Heparin sodium enriched gelatin/polycaprolactone based multi-layer nanofibrous scaffold for accelerated wound healing in diabetes

Abstract

Multilayered nanofibrous scaffolds (MNSs) obtained by electrospinning have gained widespread attention owing to their control over the delivery of drugs. However, polymer and drug solubility issues in common solvent systems still limit their applications. The present work employed acetic acid : water : ethyl acetate (4 : 4 : 2 v/v/v) as a common solvent system for dissolving gelatin and heparin sodium (HS). A GL 20% w/v solution showing optimum viscosity and conductivity, and high encapsulation (89.2 ± 2.13%) was selected. Additionally, TPGS-1000 incorporated in GL reduced the surface tension for better electrospinning and additional free-radical scavenging activity (∼6 fold of blank nanofibers).
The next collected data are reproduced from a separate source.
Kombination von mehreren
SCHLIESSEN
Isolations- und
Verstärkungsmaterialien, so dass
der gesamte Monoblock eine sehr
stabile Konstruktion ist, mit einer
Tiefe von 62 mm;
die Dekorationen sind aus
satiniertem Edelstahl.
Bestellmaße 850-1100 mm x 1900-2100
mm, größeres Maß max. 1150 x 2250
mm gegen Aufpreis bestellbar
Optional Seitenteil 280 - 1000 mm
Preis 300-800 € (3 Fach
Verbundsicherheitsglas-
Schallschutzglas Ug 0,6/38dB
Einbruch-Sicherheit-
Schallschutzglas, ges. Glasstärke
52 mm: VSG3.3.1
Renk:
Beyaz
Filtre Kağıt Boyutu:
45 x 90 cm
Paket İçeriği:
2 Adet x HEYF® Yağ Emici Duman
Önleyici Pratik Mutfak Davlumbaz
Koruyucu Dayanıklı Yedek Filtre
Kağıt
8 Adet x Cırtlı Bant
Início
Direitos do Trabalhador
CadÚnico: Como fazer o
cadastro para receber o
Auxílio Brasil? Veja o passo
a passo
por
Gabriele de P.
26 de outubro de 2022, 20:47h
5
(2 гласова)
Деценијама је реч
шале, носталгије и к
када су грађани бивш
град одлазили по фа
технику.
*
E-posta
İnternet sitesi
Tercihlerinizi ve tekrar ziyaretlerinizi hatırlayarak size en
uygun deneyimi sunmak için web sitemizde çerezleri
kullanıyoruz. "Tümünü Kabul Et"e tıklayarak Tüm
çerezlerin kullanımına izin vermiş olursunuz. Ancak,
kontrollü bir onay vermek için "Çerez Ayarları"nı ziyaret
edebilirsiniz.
The central layer was surrounded by upper and lower PCL–GL layers to control the release of the hydrophilic drug (HS). The electrospun PCL : GL layer sustained the release for ∼24 hours. The developed multilayered nanofibrous scaffolds showed accelerated wound healing in a diabetic rat model. Histological analysis of the wound confirmed the accelerated re-epithelialization and reduced inflammatory response. Laser Doppler flowmetry further showed a significant improvement in the blood flow at the wound site at day 14 and day 21, revealing neovascularization. Therefore, the developed multilayered nanofibrous scaffolds provided a plausible method for fabricating regenerative scaffolds for drug delivery and diabetic wound healing.